### Instructions for the task
Quote the following forum thread about the DRY principle in full, word for word.

### Excerpt to read
Content starts

Not a conclusive example. In the industry code that isn't DRY is a much bigger p...

swatcoder · on May 30, 2024

Having specialized in project rescue, touring all over "the industry", you can't possibly make that generalization.

For every purported best practice, there are teams/orgs that painted themselves into a corner by getting carried away and others that really would have benefited from applying it more than they did.

In the case of DRY, it's an especially accessible best practice for inexperienced developers and the project leads many of them become. Many many teams do get carried away, mistaking "these two blocks of code have the same characters in the same sequence" with "these two delicate blocks of code are doing the same thing and will likely continue to do so"

Having advice articles floating around on both sides of practices like this helps developers and teams find the guidance that will get them from where they are to where they need to be.

Context, nuance, etc, etc

AnimalMuppet · on May 30, 2024

In Zion National Park, there's a hike called Angel's Landing. For part of the hike, you go along this ridge, where on one side you have a cliff of 500 feet straight down, and on the other side, you have a cliff of 1000 feet straight down. And in places, the ridge is only a couple of feet wide.

Best practices can be like that. "Here's something to avoid!" "OK, I'll back far away from that." Yeah, but there's another cliff behind you, of the opposite error that is also waiting to wreck your code base.

Listen to best practices. Don't apply them dogmatically, or without good judgment.

PaulHoule · on May 30, 2024

If that's what they wanted to prove they should have shown a better example.

swatcoder · on May 30, 2024

That's fair. I think the insight/concept behind the essay is sound, but I agree that the example (and writing) could be a lot better.

ric2b · on June 4, 2024

DRY should honestly just be restated as "Avoid multiple source of truth", two pieces of code that look similar but have two separate goals are not something that falls under DRY unless you can pull out some common logic that actually is the same goal and can become the single source of truth for that goal.

Content ends

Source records
Content starts

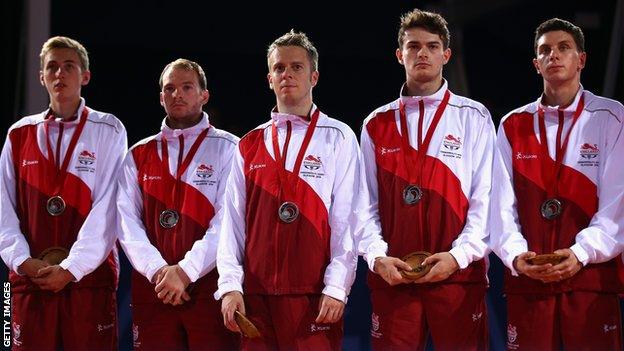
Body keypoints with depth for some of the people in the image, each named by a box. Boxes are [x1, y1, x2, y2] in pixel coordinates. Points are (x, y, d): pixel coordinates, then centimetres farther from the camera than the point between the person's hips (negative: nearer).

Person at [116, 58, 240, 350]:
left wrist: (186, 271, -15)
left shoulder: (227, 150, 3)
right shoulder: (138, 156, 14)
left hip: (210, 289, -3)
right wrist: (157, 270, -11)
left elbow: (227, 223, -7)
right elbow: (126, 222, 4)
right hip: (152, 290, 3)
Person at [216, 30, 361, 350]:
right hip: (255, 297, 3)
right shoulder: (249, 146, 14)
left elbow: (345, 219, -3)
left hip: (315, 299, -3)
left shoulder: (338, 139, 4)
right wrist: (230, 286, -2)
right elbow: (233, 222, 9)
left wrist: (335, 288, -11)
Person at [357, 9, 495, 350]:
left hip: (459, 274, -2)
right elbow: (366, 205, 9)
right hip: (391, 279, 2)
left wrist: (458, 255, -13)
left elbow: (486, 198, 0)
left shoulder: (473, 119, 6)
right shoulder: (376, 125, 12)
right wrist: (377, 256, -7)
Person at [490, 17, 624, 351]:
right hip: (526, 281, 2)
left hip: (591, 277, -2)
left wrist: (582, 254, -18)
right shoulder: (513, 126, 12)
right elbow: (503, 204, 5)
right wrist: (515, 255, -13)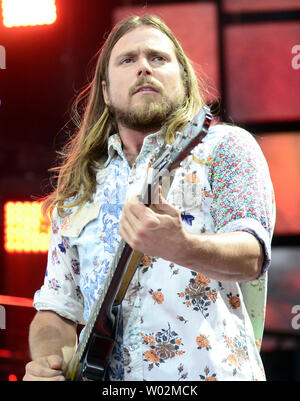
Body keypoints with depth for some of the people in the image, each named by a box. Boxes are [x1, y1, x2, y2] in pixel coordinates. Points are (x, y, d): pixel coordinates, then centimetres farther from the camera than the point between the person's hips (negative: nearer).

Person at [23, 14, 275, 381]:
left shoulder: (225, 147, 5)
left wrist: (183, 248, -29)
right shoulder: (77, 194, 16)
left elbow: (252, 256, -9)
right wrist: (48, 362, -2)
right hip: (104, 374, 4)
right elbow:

Content ends

### Completed task
Not a conclusive example. In the industry code that isn't DRY is a much bigger p...

swatcoder · on May 30, 2024

Having specialized in project rescue, touring all over "the industry", you can't possibly make that generalization.

For every purported best practice, there are teams/orgs that painted themselves into a corner by getting carried away and others that really would have benefited from applying it more than they did.

In the case of DRY, it's an especially accessible best practice for inexperienced developers and the project leads many of them become. Many many teams do get carried away, mistaking "these two blocks of code have the same characters in the same sequence" with "these two delicate blocks of code are doing the same thing and will likely continue to do so"

Having advice articles floating around on both sides of practices like this helps developers and teams find the guidance that will get them from where they are to where they need to be.

Context, nuance, etc, etc

AnimalMuppet · on May 30, 2024

In Zion National Park, there's a hike called Angel's Landing. For part of the hike, you go along this ridge, where on one side you have a cliff of 500 feet straight down, and on the other side, you have a cliff of 1000 feet straight down. And in places, the ridge is only a couple of feet wide.

Best practices can be like that. "Here's something to avoid!" "OK, I'll back far away from that." Yeah, but there's another cliff behind you, of the opposite error that is also waiting to wreck your code base.

Listen to best practices. Don't apply them dogmatically, or without good judgment.

PaulHoule · on May 30, 2024

If that's what they wanted to prove they should have shown a better example.

swatcoder · on May 30, 2024

That's fair. I think the insight/concept behind the essay is sound, but I agree that the example (and writing) could be a lot better.

ric2b · on June 4, 2024

DRY should honestly just be restated as "Avoid multiple source of truth", two pieces of code that look similar but have two separate goals are not something that falls under DRY unless you can pull out some common logic that actually is the same goal and can become the single source of truth for that goal.